I'd go further. If I was a professor, I'd ask the students who got the three highest grades in the class to give me their notes and outlines for distribution to the next semester's class. Those students would then be on notice that there was no magic bullet in the form of a previous outline and that to get an above average grade, something more was required. Any volunteers for trying this?
Posted by: Bart Motes | Apr 28, 2006 9:23:32 PM
It's great that students are commenting on this thread, and I would love to hear more about what students thinks makes for a fair exam (or for fair grading). I believe my school is typical in that student evaluations are done before the exam, so profs. don't get feedback in any systematic way on their exams. And of course, when students are walking out of a 3-4 hour exam, tired and anxious, it's not likely that they will say to the professor, "Well-crafted test, nice job!" and even less likely that they will anything critical about the exam to the prof's face (except for a half-joking remark about how long/hard it was).
Second, as to Bart's suggestion, I have mixed feelings. On one hand, while I try to discourage students from relying on old outlines, I'm always amazed at how much students do anyway. That's one reason that I usually test on any significant new case that has been decided since the last time I taught the class, but that doesn't solve the problem entirely.

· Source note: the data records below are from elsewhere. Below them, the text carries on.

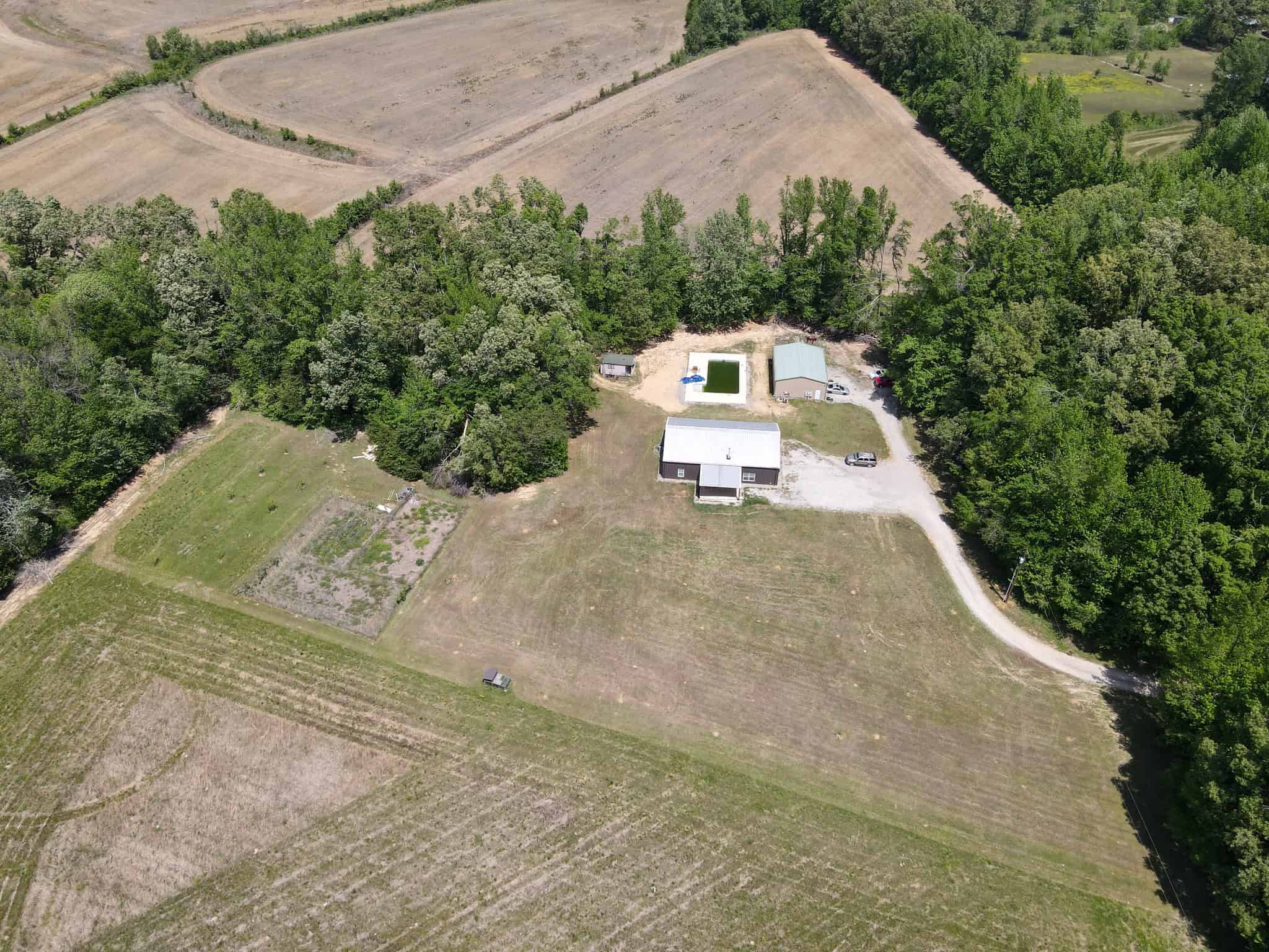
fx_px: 880
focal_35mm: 24
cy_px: 476
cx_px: 634
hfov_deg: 71.6
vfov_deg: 56.8
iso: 100
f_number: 2.8
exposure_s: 1/40
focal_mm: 4.5
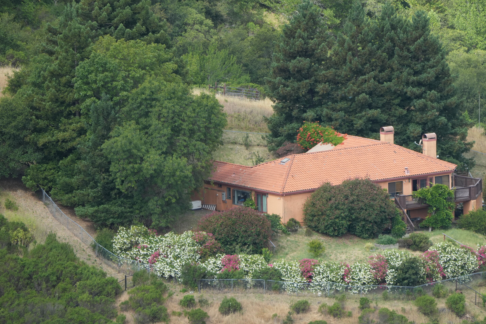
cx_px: 327
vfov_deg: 2.3
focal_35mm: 606
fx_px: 8181
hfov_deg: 3.4
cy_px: 175
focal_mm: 400
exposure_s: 1/800
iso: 500
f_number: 6.3
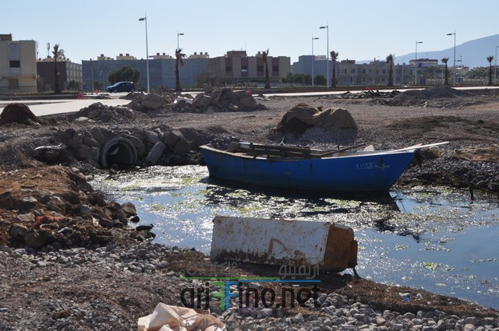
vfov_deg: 28.9
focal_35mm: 46
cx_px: 250
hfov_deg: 42.4
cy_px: 166
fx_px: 644
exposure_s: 1/500
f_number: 11
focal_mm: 31
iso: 200
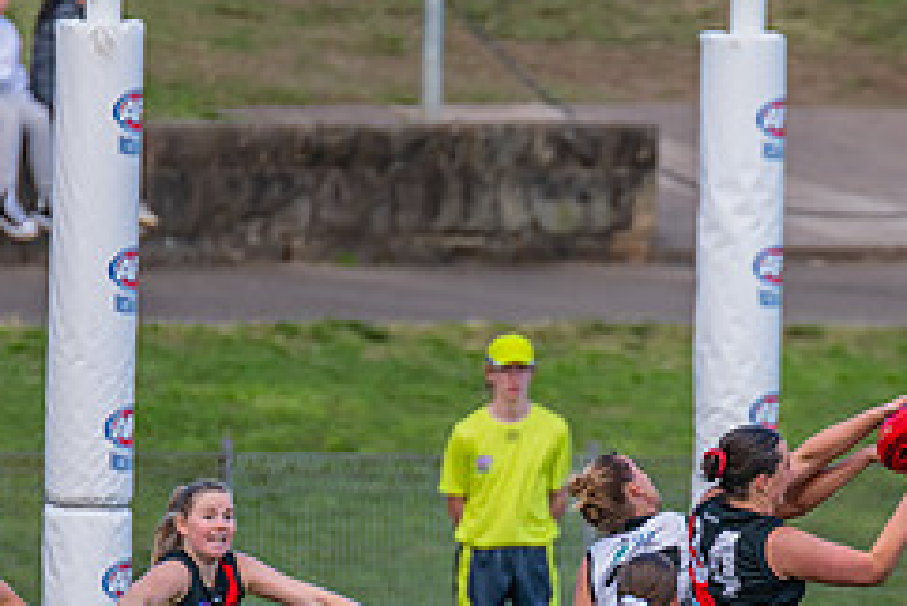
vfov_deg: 1.5
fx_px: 23066
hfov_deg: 2.3
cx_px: 764
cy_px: 642
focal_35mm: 915
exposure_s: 1/1250
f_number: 5
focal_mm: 380
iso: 800
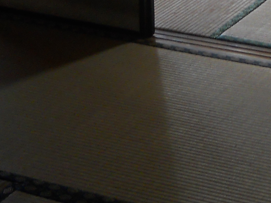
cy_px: -61
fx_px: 1025
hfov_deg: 14.6
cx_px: 325
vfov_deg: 11.0
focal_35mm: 131
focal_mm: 6.72
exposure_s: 1/30
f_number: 3.1
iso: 250
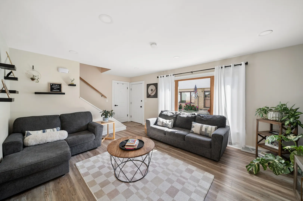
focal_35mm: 13
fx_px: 109
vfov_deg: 85.4
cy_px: 100
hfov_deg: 108.4
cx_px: 152
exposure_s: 1/30
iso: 400
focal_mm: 13
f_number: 8
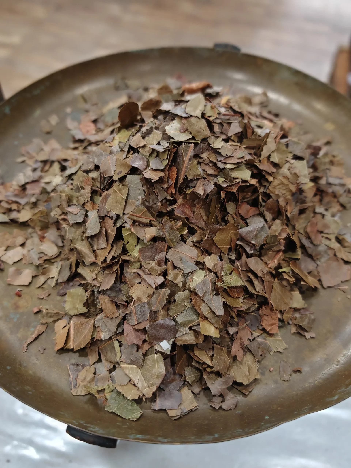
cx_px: 176
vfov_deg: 65.3
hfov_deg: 51.4
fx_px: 365
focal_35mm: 27
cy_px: 234
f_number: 2
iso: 250
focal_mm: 6.83
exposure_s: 1/50
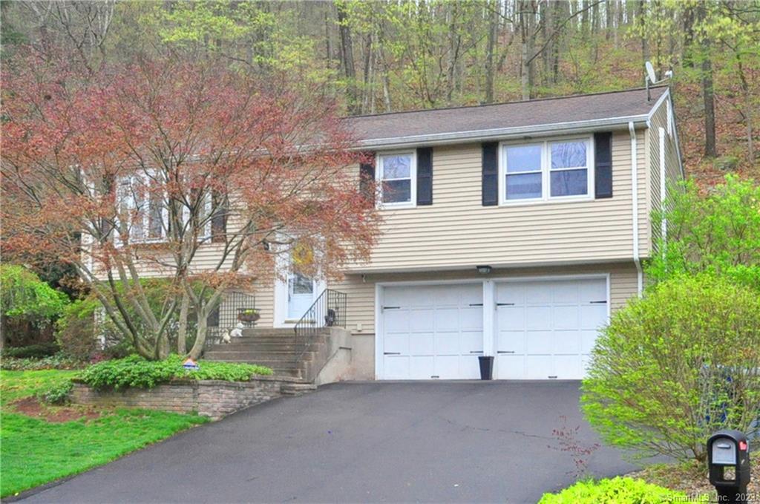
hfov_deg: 62.0
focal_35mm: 30
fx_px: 632
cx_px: 380
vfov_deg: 43.5
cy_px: 252
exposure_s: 1/320
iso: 2000
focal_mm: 20
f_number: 8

On the other hand, I'm not sure your suggestion would further the goal we both seek. First, I might not easily get permission from those top students. Second, despite my making the point that this WASN'T enough, I fear that a good number of students would be likely to say "cool, I got the outline from the A student! I don't have to do one of my own, or even study as hard, I'll just work off of this!" Maybe that instinct is wrong, but as much as I say "don't rely on old outlines, Gilberts, etc.," I still see students doing it on a regular basis.
Posted by: Joseph Slater | Apr 29, 2006 10:39:54 AM
As a law student, I can say it is completely rational for students to rely on old outlines. Obviously one shouldn't rely on them exclusively, but it's certainly helpful to bring together old cases and doctrines that the professor teaches in the same way from year to year. Most professors keep at least 80% of their courses the same from year to year, I can say from personal experience. I don't even really see why professors object to it; law classes, espeically those using the socratic method, leave things very unclear. Much easier to have the three-part test that we can actually throw out there on the exam.
In terms of fair exams, I agree that past model answers are extremely beneficial to students. Different professors want different things, why make us read your mind? Intricate issue-spotters with complex, head-scratching issues are the fairest exams, in my view. Also, hard exam with lots of time is fairer and more rational than easy exam with desperate typing.
Also, do not give overly restrictive word limits. I find it retarded that half the class spends half the exam cutting out words like "the" and changing "do not" to "don't" on some of these exams. It's just silly and not a good measure of our skills, especially when there are a ton of issues to cover.